Juanma y Pepe permanecieron en silencio.

– No me hagas mucho caso Pepe, no te vaya yo a desanimar ¿eh?. Esto es la hostia. Ya lo irás viendo.

Pepe sonrió. Había escuchado con interés. Comprendía lo que Fran estaba diciendo. Al llegar quiso ver amanecer en Seattle. Y la soberbia solidez de la ciudad convirtió en humo triste la lejana blandura del cielo. Ser de pueblo en Seattle era ser carne de fronteras.

– Esto es lo mejor que me podía pasar, Fran, mi gran oportunidad como ingeniero aeronáutico. Pero siento un pellizco en el estómago, y ojalá no deje de sentirlo el tiempo que esté aquí. Me perderé ver crecer a mis hermanos, cosas pequeñas con un valor grande, para mí, claro, pero…

– Perdona un momento Pepe. Cuando Juanma llamó yo estaba soñando que mi madre acababa de poner una muda de sábanas limpias en mi cama. Veo que tu llegada despertó en mí esas pequeñas cosas.

-Puede ser – dijo Juanma.

– Lo que quería decir es que no he venido para quedarme. Lo tengo claro. Vengo a aprender de esto. Pero mi sueño es volver a España, crear mi propia empresa. Diseñaré mis propios modelos, tomaré cerveza con mis amigos del pueblo y saldré con la bici por la dehesa. «Éste es de los míos, ciudadano Young Action», dijo Fran y los tres rieron.

Sobre la una llegaron a los pies de la Space Needle. Sus 186 metros de altura pusieron un destello de admiración en los ojos de Pepe. Una joven de platina melena suelta y zapatos con plataforma hablaba con Juanma. “Qué casualidad”, decía. “¿Comemos juntos?”.  Acogedora Seattle, pensó Juanma mirando a su directora creativa.

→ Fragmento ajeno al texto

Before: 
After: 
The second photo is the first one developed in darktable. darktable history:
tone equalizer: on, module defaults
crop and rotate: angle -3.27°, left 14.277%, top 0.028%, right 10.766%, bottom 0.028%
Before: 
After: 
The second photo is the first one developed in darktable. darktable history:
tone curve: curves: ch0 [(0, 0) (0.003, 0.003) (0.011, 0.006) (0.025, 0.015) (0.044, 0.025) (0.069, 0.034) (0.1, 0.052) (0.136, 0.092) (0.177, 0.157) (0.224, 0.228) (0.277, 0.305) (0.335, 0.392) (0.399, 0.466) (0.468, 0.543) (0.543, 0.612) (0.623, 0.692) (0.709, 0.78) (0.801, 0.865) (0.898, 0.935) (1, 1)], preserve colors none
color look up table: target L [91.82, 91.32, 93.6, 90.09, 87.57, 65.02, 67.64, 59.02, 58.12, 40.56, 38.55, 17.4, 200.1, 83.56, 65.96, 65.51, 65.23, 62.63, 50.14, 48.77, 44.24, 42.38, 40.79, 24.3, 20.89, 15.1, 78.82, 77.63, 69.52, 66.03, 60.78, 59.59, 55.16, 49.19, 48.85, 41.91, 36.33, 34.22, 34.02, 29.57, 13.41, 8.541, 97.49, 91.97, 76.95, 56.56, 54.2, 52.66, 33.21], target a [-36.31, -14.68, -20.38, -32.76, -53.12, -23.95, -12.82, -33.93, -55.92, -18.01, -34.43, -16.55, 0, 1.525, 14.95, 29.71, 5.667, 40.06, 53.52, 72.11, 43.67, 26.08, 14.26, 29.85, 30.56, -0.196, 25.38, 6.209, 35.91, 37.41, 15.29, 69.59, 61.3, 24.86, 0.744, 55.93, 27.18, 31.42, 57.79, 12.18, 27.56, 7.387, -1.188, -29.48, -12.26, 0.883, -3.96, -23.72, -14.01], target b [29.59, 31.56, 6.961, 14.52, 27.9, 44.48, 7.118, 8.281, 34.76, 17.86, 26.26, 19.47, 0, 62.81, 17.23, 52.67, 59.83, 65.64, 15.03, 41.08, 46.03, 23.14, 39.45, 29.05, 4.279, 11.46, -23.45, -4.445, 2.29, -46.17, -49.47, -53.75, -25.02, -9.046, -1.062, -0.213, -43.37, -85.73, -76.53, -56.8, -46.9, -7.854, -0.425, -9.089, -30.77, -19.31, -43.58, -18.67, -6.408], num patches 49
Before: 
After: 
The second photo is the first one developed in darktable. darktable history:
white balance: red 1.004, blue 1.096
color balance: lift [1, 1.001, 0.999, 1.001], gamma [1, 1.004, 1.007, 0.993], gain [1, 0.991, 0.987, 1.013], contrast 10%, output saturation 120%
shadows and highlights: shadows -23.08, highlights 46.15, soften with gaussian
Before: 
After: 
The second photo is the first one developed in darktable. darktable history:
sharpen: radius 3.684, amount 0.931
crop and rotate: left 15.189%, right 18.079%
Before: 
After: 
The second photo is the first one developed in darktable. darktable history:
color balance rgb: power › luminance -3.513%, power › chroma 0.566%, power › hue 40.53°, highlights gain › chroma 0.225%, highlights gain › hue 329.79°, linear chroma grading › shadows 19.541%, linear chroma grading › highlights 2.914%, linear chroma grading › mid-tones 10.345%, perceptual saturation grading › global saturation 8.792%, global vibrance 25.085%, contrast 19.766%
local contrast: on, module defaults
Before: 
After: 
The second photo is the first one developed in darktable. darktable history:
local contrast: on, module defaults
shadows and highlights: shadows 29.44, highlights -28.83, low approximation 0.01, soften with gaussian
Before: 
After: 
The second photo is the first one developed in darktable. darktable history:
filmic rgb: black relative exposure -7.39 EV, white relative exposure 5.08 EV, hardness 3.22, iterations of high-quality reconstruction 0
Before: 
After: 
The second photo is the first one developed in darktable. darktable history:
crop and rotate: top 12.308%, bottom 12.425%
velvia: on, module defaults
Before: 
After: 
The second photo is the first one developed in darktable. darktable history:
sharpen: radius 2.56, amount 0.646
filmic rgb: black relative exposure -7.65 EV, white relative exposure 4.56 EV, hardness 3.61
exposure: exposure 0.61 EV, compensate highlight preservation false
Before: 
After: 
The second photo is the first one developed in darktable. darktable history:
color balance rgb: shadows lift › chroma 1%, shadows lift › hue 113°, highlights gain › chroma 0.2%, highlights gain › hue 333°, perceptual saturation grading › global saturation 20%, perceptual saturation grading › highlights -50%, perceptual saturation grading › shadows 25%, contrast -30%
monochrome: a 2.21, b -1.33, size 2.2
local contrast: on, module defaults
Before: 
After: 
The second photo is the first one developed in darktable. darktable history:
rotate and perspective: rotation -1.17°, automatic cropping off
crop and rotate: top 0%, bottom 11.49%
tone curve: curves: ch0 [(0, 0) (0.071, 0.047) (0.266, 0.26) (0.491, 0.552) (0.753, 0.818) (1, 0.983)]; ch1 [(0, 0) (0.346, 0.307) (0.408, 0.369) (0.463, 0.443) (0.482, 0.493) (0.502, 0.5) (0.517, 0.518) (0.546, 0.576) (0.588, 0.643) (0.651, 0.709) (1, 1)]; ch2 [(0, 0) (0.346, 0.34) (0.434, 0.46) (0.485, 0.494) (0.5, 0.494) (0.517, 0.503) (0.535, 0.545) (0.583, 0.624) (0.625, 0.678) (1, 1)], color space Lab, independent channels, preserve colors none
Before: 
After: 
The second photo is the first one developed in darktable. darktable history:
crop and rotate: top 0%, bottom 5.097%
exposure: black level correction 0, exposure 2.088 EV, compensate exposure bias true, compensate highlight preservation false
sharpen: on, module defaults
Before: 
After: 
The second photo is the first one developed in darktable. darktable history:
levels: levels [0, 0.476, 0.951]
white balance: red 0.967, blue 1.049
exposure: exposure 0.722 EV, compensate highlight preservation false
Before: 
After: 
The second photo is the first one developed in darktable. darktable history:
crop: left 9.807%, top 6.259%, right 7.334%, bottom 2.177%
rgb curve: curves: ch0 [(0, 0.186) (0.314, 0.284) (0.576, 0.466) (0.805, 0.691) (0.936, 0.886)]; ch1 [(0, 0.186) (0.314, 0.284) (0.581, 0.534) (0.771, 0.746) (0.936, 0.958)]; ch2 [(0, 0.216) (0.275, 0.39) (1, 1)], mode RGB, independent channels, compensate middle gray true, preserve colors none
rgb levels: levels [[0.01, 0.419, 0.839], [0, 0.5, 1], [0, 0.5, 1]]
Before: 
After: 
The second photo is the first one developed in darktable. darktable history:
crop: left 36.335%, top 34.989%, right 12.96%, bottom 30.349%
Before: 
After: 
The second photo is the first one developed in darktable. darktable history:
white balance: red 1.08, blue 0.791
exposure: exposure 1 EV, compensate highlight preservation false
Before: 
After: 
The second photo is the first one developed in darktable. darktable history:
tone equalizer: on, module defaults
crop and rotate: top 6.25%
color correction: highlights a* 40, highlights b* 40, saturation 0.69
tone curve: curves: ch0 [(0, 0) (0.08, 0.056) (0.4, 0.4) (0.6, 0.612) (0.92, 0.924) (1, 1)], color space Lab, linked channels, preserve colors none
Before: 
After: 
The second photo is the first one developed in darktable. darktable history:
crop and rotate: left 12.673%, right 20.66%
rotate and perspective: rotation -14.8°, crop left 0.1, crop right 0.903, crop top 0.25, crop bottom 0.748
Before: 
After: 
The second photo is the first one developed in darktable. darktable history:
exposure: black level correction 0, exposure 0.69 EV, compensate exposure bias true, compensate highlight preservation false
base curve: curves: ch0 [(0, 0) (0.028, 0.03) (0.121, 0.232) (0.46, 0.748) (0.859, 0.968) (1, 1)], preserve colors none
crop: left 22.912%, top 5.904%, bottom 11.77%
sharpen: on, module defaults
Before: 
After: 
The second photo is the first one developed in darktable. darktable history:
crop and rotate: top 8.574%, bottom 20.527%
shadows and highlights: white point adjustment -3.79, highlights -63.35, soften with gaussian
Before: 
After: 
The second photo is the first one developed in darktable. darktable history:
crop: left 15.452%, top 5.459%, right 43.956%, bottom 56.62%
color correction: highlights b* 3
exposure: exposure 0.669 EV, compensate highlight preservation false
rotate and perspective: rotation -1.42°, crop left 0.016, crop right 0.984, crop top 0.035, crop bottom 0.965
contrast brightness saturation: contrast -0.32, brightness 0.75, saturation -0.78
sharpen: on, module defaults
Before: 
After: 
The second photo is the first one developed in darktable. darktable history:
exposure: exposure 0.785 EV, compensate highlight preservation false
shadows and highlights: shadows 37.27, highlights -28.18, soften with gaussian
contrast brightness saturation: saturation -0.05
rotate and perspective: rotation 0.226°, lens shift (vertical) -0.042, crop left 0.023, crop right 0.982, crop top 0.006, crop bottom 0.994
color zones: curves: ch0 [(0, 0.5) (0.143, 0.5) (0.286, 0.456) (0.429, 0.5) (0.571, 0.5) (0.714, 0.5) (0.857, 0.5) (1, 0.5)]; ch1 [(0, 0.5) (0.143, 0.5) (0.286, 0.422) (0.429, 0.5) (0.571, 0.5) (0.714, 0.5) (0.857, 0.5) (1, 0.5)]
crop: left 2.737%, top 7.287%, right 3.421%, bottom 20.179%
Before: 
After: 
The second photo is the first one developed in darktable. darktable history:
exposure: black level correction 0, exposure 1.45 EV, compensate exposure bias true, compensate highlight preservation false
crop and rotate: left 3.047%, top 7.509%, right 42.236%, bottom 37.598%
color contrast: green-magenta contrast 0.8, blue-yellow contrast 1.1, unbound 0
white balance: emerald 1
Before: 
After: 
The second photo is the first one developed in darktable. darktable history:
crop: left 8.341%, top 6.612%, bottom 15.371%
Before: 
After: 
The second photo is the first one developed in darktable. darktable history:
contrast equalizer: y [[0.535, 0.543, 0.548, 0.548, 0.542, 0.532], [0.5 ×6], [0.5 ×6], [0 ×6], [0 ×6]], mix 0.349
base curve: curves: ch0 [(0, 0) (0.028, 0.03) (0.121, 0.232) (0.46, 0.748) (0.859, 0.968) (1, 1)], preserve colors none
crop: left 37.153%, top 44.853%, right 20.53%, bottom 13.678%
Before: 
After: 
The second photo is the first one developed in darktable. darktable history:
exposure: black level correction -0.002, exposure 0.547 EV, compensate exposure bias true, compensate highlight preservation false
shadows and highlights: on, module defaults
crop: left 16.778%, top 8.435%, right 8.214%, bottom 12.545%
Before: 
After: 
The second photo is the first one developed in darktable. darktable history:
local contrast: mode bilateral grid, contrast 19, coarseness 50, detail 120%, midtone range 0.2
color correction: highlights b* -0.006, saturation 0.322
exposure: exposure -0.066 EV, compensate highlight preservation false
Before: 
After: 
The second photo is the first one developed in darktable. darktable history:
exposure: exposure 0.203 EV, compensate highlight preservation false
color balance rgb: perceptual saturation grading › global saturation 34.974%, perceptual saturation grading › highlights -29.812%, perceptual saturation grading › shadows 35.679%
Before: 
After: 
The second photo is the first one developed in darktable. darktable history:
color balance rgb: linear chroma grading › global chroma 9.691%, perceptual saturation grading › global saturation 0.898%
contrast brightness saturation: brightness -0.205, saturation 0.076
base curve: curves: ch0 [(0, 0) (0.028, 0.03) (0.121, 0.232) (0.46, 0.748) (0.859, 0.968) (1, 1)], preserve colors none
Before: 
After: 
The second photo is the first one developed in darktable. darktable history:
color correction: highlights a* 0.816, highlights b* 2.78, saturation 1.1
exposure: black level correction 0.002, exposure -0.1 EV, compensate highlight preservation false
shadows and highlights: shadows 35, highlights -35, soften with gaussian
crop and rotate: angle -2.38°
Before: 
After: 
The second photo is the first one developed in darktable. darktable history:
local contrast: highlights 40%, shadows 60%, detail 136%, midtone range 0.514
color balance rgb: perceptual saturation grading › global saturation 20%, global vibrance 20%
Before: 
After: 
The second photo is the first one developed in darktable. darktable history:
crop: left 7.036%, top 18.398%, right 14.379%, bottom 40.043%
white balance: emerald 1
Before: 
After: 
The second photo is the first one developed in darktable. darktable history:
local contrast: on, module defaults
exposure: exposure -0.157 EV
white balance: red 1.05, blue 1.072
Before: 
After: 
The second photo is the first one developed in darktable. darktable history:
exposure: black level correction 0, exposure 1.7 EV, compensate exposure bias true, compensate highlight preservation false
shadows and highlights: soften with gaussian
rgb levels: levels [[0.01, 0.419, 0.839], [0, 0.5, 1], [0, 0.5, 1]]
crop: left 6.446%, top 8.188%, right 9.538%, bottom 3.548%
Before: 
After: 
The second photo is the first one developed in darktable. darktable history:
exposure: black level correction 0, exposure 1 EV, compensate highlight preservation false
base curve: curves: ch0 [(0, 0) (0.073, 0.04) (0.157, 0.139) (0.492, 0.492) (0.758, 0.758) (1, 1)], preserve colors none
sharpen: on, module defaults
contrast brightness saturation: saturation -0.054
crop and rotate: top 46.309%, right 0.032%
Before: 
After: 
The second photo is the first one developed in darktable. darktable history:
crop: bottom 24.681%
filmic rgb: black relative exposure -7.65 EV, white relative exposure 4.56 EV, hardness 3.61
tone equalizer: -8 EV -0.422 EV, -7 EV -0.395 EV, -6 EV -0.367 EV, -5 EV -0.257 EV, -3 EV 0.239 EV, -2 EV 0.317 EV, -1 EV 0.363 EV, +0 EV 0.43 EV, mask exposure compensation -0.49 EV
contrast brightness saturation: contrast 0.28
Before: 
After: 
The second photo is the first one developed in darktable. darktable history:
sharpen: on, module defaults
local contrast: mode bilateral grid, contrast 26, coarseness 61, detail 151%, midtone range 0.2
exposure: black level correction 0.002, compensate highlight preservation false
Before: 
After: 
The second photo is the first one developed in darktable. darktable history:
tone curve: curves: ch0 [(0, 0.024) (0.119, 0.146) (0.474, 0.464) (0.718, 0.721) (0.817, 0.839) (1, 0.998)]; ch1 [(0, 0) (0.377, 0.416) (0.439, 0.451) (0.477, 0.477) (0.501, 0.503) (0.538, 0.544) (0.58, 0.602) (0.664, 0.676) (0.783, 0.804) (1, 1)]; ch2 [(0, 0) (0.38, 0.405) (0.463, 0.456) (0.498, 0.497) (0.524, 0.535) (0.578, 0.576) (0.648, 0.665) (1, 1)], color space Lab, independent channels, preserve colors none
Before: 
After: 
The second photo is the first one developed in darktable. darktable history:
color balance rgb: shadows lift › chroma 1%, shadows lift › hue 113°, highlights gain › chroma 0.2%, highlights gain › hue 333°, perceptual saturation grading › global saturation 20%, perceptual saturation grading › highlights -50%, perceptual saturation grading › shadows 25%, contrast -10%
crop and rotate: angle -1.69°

Michel llegó sin avisar tras cuatro meses de viaje. En el apartamento, sobre la mesita del ordenador, vio el CD de Fran. Entre los folios un papel escrito a mano que leyó sin empacho: “un país virtual, una nueva ciudadanía planetaria al servicio de la ética joven. La energía positiva emitida por los sueños será captada y almacenada como materia prima para aniquilar las “sombras”. Mi aplicación puede…”

-Estos hispanos… qué quijotes – se dijo, divertido e intrigado.